---
name: llm-knowledge-base
description: >
  Deploy a personal LLM Knowledge Base following Andrej Karpathy's pattern.
  Creates a 3-layer wiki system (raw sources, LLM-maintained wiki, outputs)
  in any directory. Use this skill whenever the user wants to: create a knowledge base,
  set up a wiki, organize their notes with LLM, build a second brain,
  deploy Karpathy's KB pattern, start a personal wiki, or set up an Obsidian
  knowledge base with Claude. Also use when someone says "knowledge base",
  "LLM wiki", "personal wiki", "second brain with AI", or asks how to
  organize documents so an LLM can maintain them.
---

# LLM Knowledge Base

Deploy a personal LLM Knowledge Base in any directory. Based on Andrej Karpathy's pattern: instead of RAG (re-derive on every query), the LLM incrementally builds and maintains a persistent wiki from raw sources.

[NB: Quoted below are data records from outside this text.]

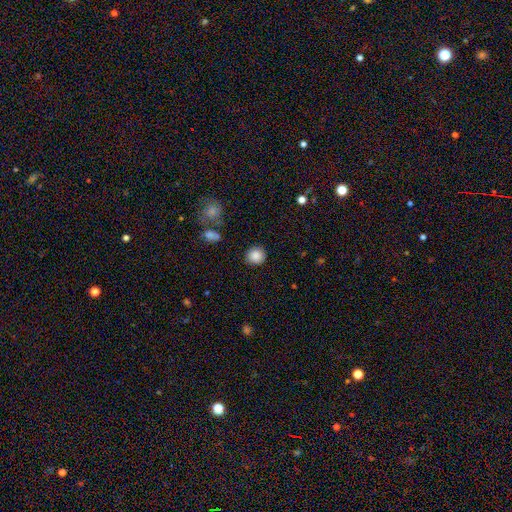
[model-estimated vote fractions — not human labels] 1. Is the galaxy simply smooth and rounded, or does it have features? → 87% smooth, 9% star or artifact, 4% featured or disk.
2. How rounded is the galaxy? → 89% round, 10% in between, 1% cigar-shaped.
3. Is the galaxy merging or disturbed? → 89% none, 7% minor disturbance, 3% major disturbance, 2% merger.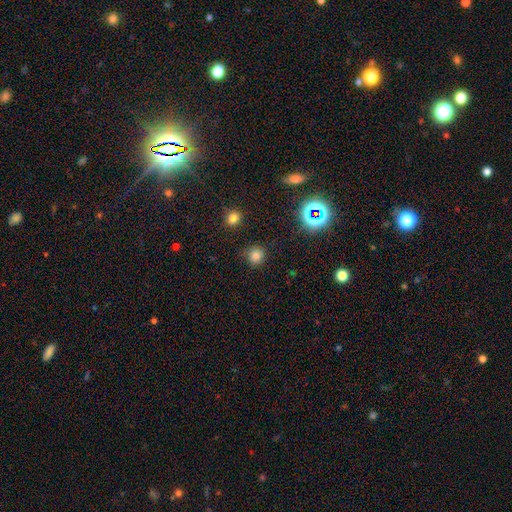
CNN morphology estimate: Overall: smooth (77%). How rounded: round (91%). Merging: none (85%).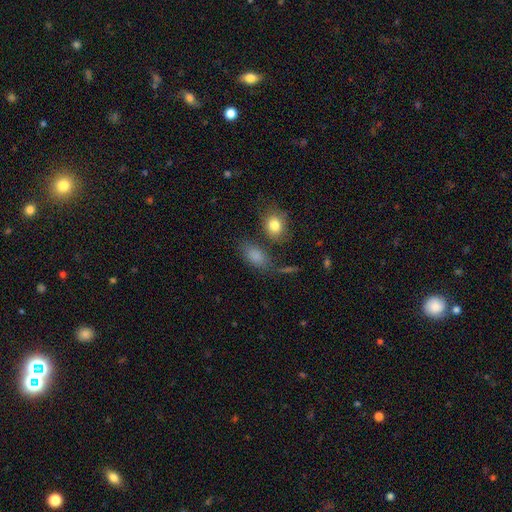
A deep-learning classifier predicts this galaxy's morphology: Smooth or featured? Predicted: smooth (p=0.83). How rounded? Predicted: in between (p=0.85). Merging? Predicted: none (p=0.64).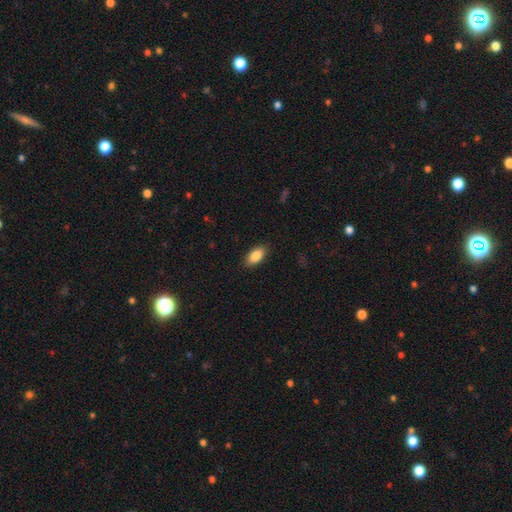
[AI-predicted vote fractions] smooth-or-featured: smooth: 87% | star or artifact: 7% | featured or disk: 6%
  how-rounded: in between: 92% | cigar-shaped: 6% | round: 3%
  merging: none: 87% | minor disturbance: 10% | major disturbance: 2% | merger: 1%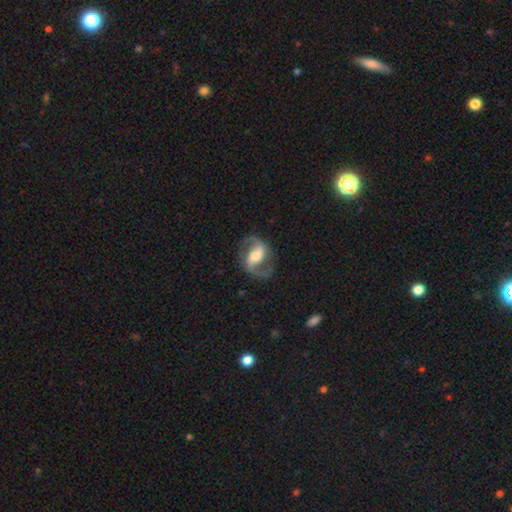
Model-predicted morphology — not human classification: Smooth or featured? Predicted: featured or disk (p=0.85). Edge-on disk? Predicted: no (p=0.97). Bar? Predicted: strong (p=0.40). Spiral arms? Predicted: yes (p=0.94). Spiral winding? Predicted: medium (p=0.50). Spiral arm count? Predicted: 2 (p=0.92). Bulge size? Predicted: moderate (p=0.59). Merging? Predicted: none (p=0.79).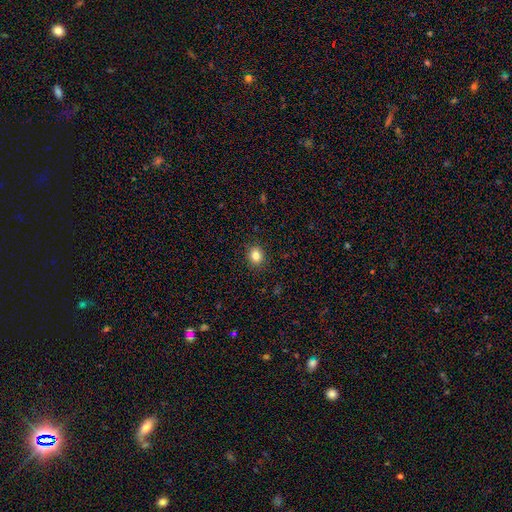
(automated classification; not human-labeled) smooth_or_featured: smooth (p=0.83) [alt: star or artifact p=0.11]
how_rounded: round (p=0.68) [alt: in between p=0.31]
merging: none (p=0.90) [alt: minor disturbance p=0.07]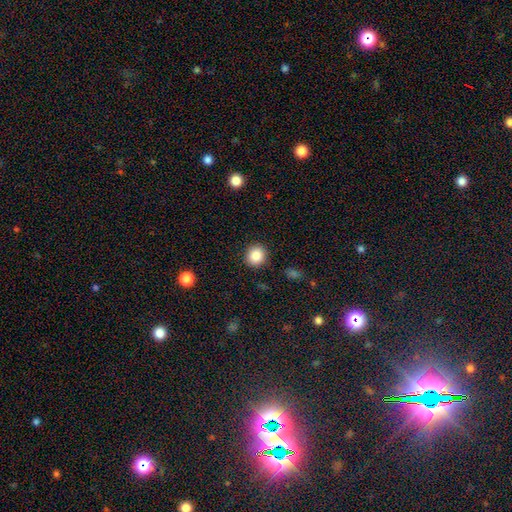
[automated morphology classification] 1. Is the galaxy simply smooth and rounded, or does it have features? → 87% smooth, 9% star or artifact, 4% featured or disk.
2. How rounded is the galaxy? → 88% round, 11% in between, 1% cigar-shaped.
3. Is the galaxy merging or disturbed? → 91% none, 6% minor disturbance, 2% major disturbance, 1% merger.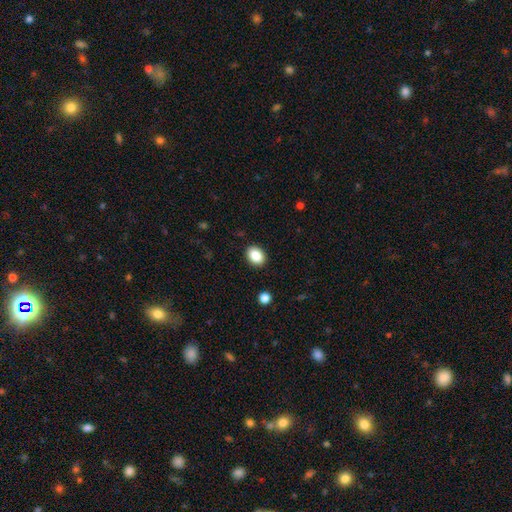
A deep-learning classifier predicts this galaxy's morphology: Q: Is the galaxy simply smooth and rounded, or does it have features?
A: smooth — 87%.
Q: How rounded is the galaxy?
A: in between — 68%.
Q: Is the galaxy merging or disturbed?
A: none — 90%.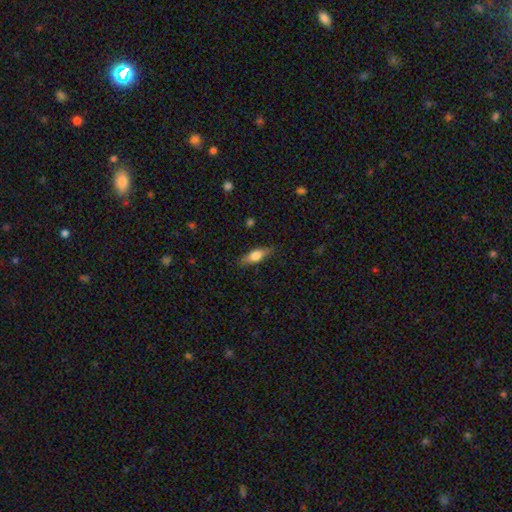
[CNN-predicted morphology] This appears to be a smooth galaxy with no disk features (68%) that is in between round and cigar-shaped (57%). Merging: none (83%).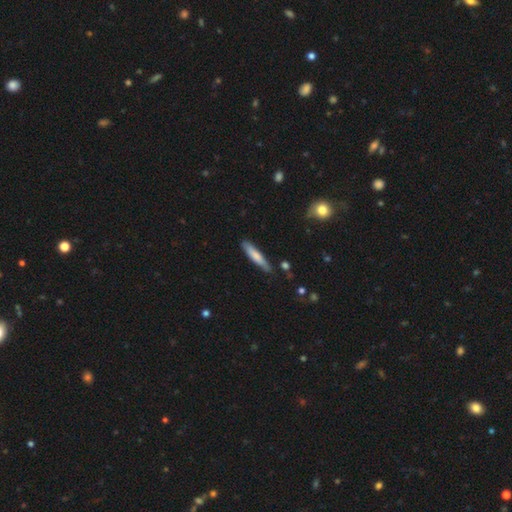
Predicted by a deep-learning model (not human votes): Morphology: type=smooth (71%); roundness=cigar-shaped (88%); merging=none (79%).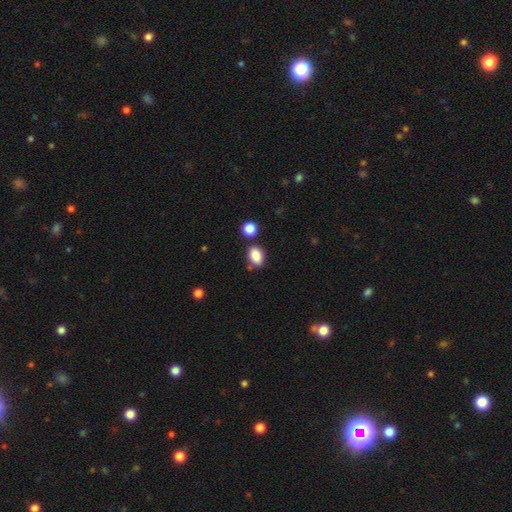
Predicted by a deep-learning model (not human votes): A smooth galaxy with no disk features (86%) that is in between round and cigar-shaped (81%). Merging: none (71%).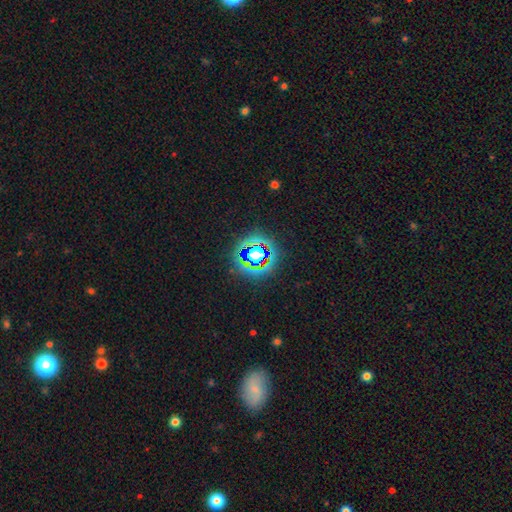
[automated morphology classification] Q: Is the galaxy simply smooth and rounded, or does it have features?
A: star or artifact — 63%.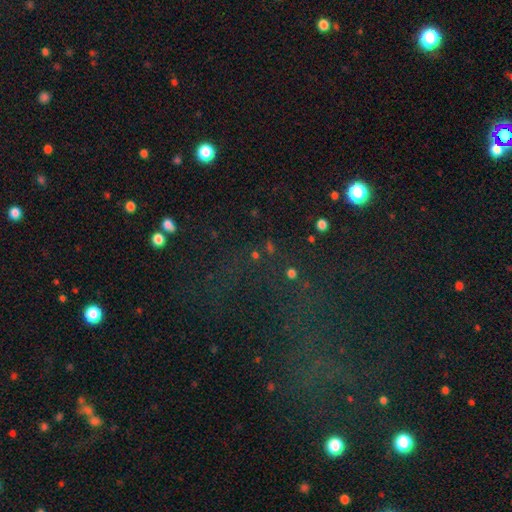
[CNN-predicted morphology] Overall: star or artifact (60%; smooth 30%).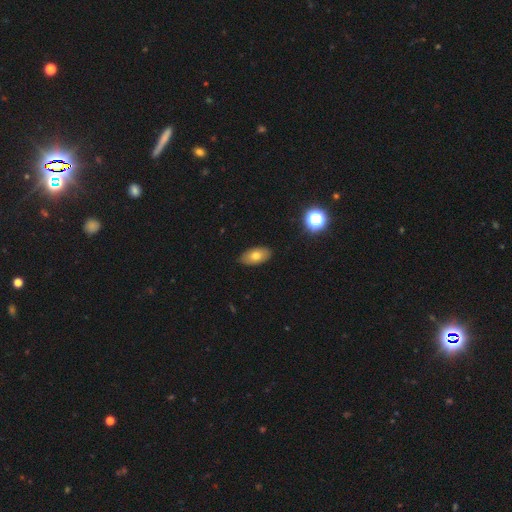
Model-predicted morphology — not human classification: Smooth or featured?
  - smooth: 73% *
  - featured or disk: 18%
  - star or artifact: 9%
How rounded?
  - in between: 92% *
  - round: 5%
  - cigar-shaped: 3%
Merging?
  - none: 87% *
  - minor disturbance: 10%
  - major disturbance: 2%
  - merger: 1%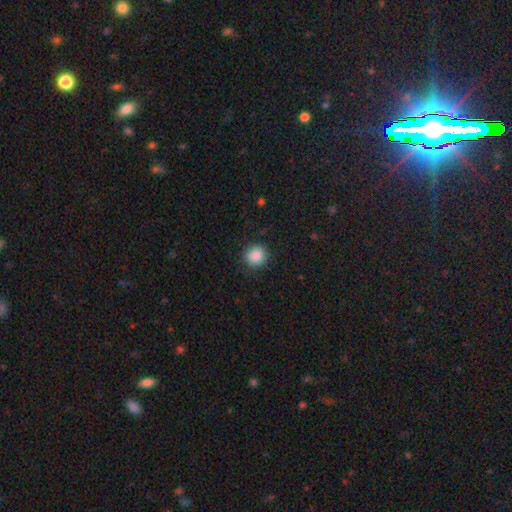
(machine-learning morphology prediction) This is clearly a smooth galaxy (88%). How rounded: clearly round (91%). Merging: clearly none (89%).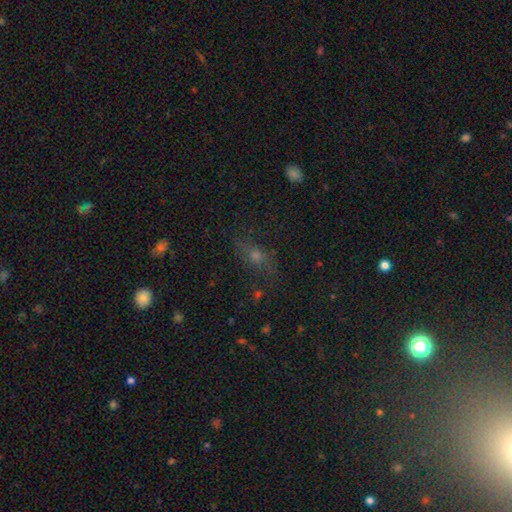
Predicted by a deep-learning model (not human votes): Overall: star or artifact (36%; smooth 35%).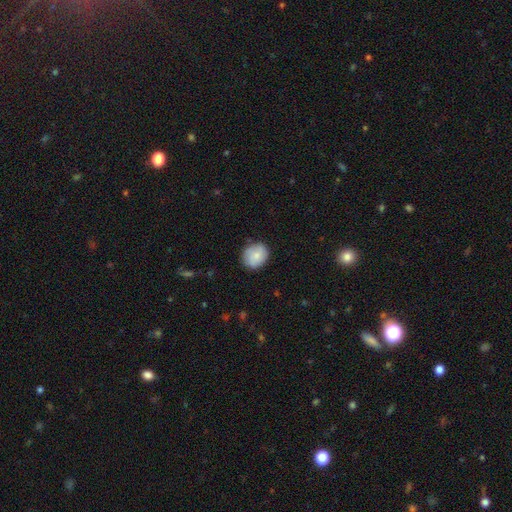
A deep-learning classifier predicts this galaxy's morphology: smooth-or-featured: smooth: 83% | featured or disk: 10% | star or artifact: 7%
  how-rounded: round: 71% | in between: 28% | cigar-shaped: 1%
  merging: none: 82% | minor disturbance: 14% | major disturbance: 3% | merger: 1%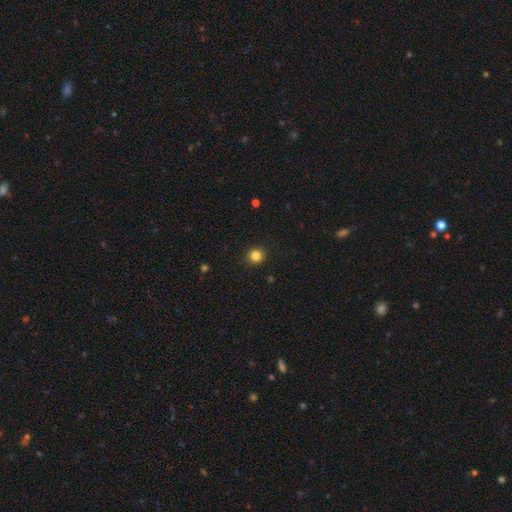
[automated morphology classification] This is clearly a smooth galaxy (83%). How rounded: clearly round (92%). Merging: clearly none (92%).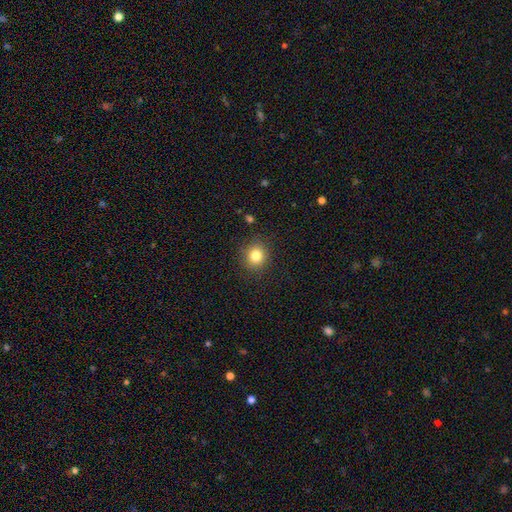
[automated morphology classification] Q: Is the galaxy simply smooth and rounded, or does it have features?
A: smooth — 81%.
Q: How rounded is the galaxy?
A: round — 83%.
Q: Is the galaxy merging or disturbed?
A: none — 88%.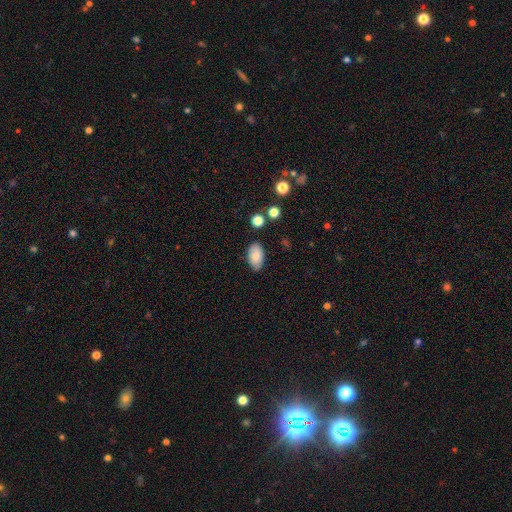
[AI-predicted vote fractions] A smooth galaxy with no disk features (85%) that is in between round and cigar-shaped (93%). Merging: none (82%).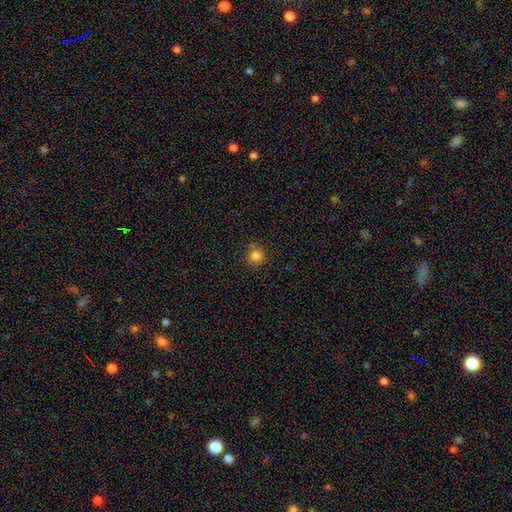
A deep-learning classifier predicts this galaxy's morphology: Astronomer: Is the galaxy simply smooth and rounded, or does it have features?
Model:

The wiki compounds over time — every source added and every question asked makes it richer.

Source: https://gist.github.com/karpathy/442a6bf555914893e9891c11519de94f

## Why this exists

Most people use LLMs with documents via RAG: upload files, model searches for relevant chunks per query, generates an answer. Problem: knowledge never accumulates. Each question starts from zero.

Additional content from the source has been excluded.